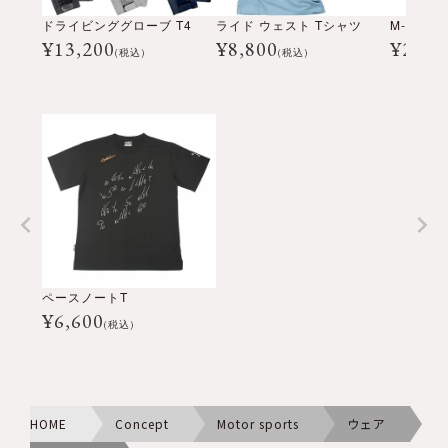
ドライビンググローブ T4
ライド ウェスト Tシャツ
¥
13,200
¥
8,800
¥
2,20
(税込)
(税込)
ペースノートT
¥
6,600
(税込)
HOME
Concept
Motor sports
ウェア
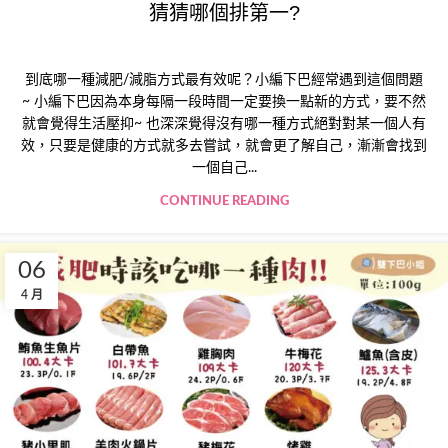
猜猜哪個排第一?
到底哪一種減肥/減脂方式最有效呢？小編下巴經常遇到這個問題
~ 小編下巴因為本身每隔一段時間一定要換一點新的方式，要不然
就會覺得生活壓抑~ 也深深覺得沒有哪一種方式絕對對某一個人有
效，只要是健康的方式就多去嘗試，就會更了解自己，漸漸會找到
一個自己...
CONTINUE READING
06
4 月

# # # # #

Rewrite every line of text read from the material above as a JSON list of strings, one string per line, skipping blank lines and leaving the pictures out.

(Solution to this problem)
[
  "ドライビンググローブ T4",
  "ライド ウェスト Tシャツ",
  "¥",
  "13,200",
  "¥",
  "8,800",
  "¥",
  "2,20",
  "(税込)",
  "(税込)",
  "ペースノートT",
  "¥",
  "6,600",
  "(税込)",
  "HOME",
  "Concept",
  "Motor sports",
  "ウェア",
  "猜猜哪個排第一?",
  "到底哪一種減肥/減脂方式最有效呢？小編下巴經常遇到這個問題",
  "~ 小編下巴因為本身每隔一段時間一定要換一點新的方式，要不然",
  "就會覺得生活壓抑~ 也深深覺得沒有哪一種方式絕對對某一個人有",
  "效，只要是健康的方式就多去嘗試，就會更了解自己，漸漸會找到",
  "一個自己...",
  "CONTINUE READING",
  "06",
  "4 月"
]